Russian military police have begun patrolling around the Syrian city of Manbij, a spokesperson said, moving into an area once held by U.S.-backed forces.
Russian forces are acting in support of Syrian government troops who recently deployed in Manbij, in Aleppo province near the border with the Turkey.
Fearing a Turkish military assault, the People’s Protection Units (YPG) invited regime forces into Manbij late last month after U.S. President Donald Trump’s shock announcement of a full American withdrawal from Syria.
Speaking in a report on Rossiya 24 television, Russian military police spokesperson Yusup Mamatov said on Tuesday, January 8 that MPs had started patrolling “the security zone around Manbij.”
“The task is to ensure security in the area of responsibility [and] to monitor the situation and movements of armed formations,” Mamatov said.
The report said Russian military police would be deployed in the area “on a regular basis.”
It showed a group of around a dozen khaki-clad armed military police driving through villages in jeeps and lorries flying the Russian flag.
The route of military police patrols will change regularly, Tass reported Mamtov as saying.
SDF spokesperson Kino Gabriel told The Defense Post that the patrols were not in areas controlled by the Manbij Military Council.
After Trump’s announcement, U.S. officials encouraged the northern Syria administration to try to find a solution with President Bashar al-Assad’s government, senior Syrian Democratic official Ilham Ahmed told The Defense Post.
On Saturday, senior Syrian Democratic Forces official and past YPG spokesperson Rêdûr Xelîl said a deal between northern Syria officials and Damascus was inevitable.
“Reaching a solution between the autonomous administration and the Syrian government is inevitable because our areas are part of Syria,” AFP reported Xelil as saying.
Critics have warned Trump that an abrupt U.S. withdrawal from Syria would allow allies of President Bashar al-Assad’s regime – including Russia and Iran – to increase their influence in the country.
About 2,000 U.S. troops, mainly special forces, are deployed in Syria to work with local fighters in the battle against Islamic State.
Ankara considers the YPG a terrorist group inextricably linked to the Kurdistan Workers’ Party (PKK) that has waged an insurgency in Turkey for decades, but the militia is not a designated terrorist group in the U.S. and forms the backbone of the Coalition-backed SDF.
U.S. State Department officials previously expressed concern that any Turkey-led incursion would put Coalition forces at serious risk, and recommended that CJTF-OIR commander Lieutenant General Paul LaCamera increase patrols and cooperation on the Manbij roadmap agreed between the U.S. and Turkey.
Manbij was captured from Islamic State on August 12, 2016 by the U.S.-backed Syrian Democratic Forces after a 75-day battle, later named “Operation Martyr and Commander Faysal Abu Layla” after the SDF commander.
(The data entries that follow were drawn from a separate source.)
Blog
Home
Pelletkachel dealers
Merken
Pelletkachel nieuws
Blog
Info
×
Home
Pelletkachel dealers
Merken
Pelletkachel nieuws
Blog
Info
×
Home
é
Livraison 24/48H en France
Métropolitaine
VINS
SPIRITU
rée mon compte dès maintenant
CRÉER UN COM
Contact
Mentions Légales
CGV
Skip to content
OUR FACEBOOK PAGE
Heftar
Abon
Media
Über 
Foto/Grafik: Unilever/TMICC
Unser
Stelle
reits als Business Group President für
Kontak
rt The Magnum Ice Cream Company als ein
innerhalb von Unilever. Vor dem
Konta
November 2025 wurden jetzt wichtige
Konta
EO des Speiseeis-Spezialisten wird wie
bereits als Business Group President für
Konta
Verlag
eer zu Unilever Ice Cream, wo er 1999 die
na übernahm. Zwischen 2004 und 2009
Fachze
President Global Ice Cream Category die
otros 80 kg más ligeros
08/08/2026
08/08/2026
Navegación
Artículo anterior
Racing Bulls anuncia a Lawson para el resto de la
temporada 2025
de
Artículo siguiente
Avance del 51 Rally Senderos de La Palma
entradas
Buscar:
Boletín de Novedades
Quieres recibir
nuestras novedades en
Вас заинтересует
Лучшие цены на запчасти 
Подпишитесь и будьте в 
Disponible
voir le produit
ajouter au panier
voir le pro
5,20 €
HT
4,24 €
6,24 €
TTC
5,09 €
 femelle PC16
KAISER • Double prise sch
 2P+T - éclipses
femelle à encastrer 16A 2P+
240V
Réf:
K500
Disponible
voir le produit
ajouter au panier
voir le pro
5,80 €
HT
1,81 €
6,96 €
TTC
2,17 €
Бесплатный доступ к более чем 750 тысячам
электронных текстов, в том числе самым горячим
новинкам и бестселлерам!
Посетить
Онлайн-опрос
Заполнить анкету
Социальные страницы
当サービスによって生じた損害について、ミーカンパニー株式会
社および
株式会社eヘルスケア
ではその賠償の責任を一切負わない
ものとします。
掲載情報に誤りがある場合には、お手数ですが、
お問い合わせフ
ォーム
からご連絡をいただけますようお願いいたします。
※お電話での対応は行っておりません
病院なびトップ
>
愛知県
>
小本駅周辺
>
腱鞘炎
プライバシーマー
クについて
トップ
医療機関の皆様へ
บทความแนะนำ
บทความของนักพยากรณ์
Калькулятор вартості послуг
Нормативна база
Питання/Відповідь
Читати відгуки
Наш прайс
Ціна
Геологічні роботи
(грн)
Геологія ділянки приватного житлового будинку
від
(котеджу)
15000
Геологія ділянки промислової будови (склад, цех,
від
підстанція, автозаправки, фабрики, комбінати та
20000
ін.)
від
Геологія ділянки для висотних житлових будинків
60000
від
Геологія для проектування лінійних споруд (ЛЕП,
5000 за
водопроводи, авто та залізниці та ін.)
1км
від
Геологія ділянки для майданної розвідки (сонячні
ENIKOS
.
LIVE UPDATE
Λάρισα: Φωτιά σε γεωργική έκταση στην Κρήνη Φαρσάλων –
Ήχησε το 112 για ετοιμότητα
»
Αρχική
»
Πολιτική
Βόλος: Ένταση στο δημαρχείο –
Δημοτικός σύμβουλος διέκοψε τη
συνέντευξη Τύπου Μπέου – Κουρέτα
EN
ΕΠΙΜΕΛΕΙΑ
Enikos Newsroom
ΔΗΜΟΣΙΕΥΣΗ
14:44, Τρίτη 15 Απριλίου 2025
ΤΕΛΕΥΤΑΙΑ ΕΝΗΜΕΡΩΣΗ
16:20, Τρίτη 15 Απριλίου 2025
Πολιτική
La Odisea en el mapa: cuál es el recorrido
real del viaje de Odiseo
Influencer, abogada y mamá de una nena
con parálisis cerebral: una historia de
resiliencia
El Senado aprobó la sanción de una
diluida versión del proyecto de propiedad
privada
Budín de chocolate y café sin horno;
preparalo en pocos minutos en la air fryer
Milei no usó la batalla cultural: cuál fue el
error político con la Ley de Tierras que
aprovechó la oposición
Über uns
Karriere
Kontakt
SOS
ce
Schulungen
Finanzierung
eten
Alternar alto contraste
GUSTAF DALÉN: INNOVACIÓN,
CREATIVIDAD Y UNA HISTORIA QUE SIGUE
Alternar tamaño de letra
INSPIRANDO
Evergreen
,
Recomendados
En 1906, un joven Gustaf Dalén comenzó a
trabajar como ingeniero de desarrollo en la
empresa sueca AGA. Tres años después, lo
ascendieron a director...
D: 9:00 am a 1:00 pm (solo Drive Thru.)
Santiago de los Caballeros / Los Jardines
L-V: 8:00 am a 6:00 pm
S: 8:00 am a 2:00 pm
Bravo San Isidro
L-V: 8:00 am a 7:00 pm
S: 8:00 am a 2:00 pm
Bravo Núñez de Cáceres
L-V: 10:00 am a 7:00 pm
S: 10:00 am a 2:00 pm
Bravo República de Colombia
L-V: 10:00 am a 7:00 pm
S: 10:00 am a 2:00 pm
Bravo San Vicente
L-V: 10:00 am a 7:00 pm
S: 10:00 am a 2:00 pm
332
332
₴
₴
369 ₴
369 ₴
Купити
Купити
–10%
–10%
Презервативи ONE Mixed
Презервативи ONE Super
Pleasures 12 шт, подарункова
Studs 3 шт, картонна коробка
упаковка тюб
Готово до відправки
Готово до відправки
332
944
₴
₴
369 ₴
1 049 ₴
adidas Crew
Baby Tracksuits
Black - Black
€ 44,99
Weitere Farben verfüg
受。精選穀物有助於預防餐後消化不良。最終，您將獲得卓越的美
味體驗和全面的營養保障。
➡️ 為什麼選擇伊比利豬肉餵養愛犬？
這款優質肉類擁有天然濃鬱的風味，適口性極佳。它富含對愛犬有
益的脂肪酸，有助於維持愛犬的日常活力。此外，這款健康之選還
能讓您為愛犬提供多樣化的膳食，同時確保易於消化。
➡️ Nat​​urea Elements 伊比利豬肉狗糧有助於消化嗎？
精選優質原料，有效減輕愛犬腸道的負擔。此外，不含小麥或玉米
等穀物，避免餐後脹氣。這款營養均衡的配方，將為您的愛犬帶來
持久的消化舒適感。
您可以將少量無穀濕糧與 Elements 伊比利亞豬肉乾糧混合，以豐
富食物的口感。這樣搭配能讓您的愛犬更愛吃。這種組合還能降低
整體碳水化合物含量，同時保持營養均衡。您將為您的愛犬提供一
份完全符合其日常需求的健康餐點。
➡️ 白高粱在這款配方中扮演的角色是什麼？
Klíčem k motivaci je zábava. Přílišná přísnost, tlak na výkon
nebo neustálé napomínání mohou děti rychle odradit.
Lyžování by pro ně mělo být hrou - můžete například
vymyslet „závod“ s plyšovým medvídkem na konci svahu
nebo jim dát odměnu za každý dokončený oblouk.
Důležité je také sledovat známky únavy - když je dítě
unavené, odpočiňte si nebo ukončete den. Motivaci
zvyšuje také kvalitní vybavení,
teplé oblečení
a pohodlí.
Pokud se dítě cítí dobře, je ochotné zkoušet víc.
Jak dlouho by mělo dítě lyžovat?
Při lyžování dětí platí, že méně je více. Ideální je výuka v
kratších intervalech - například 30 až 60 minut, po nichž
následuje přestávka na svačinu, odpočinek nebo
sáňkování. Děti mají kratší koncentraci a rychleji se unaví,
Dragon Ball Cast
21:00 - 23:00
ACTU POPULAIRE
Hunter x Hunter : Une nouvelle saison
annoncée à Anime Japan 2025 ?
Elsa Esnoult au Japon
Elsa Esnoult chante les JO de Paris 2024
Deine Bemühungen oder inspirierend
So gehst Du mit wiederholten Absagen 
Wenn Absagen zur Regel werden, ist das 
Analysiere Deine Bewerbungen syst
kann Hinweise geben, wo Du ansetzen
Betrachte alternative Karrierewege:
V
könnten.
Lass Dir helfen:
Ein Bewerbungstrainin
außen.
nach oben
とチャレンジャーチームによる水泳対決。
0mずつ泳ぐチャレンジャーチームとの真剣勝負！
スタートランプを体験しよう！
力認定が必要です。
Fighters from the YPG and Women’s Protection Units (YPJ) made up the bulk of those deployed in the operation, and the YPG said it handed its points of control west of the Euphrates river to MMC as it had agreed ahead of the offensive.
Ankara has long disputed that version of events, accused Washington of using the Manbij roadmap as a “tool” for “stalling,” and continues to demand all YPG fighters vacate the area.
Trump has in recent days sought to calm fears of an abrupt U.S. pullout, saying any withdrawal would be done in a “prudent” manner.
It was not clear how close the Russian patrols may have been to areas where U.S. forces are deployed.
Syria’s Kurdish minority has largely stayed out of the country’s seven-year civil war, but controls large parts of the north and northeast, much of it seized in the U.S.-supported campaign against ISIS.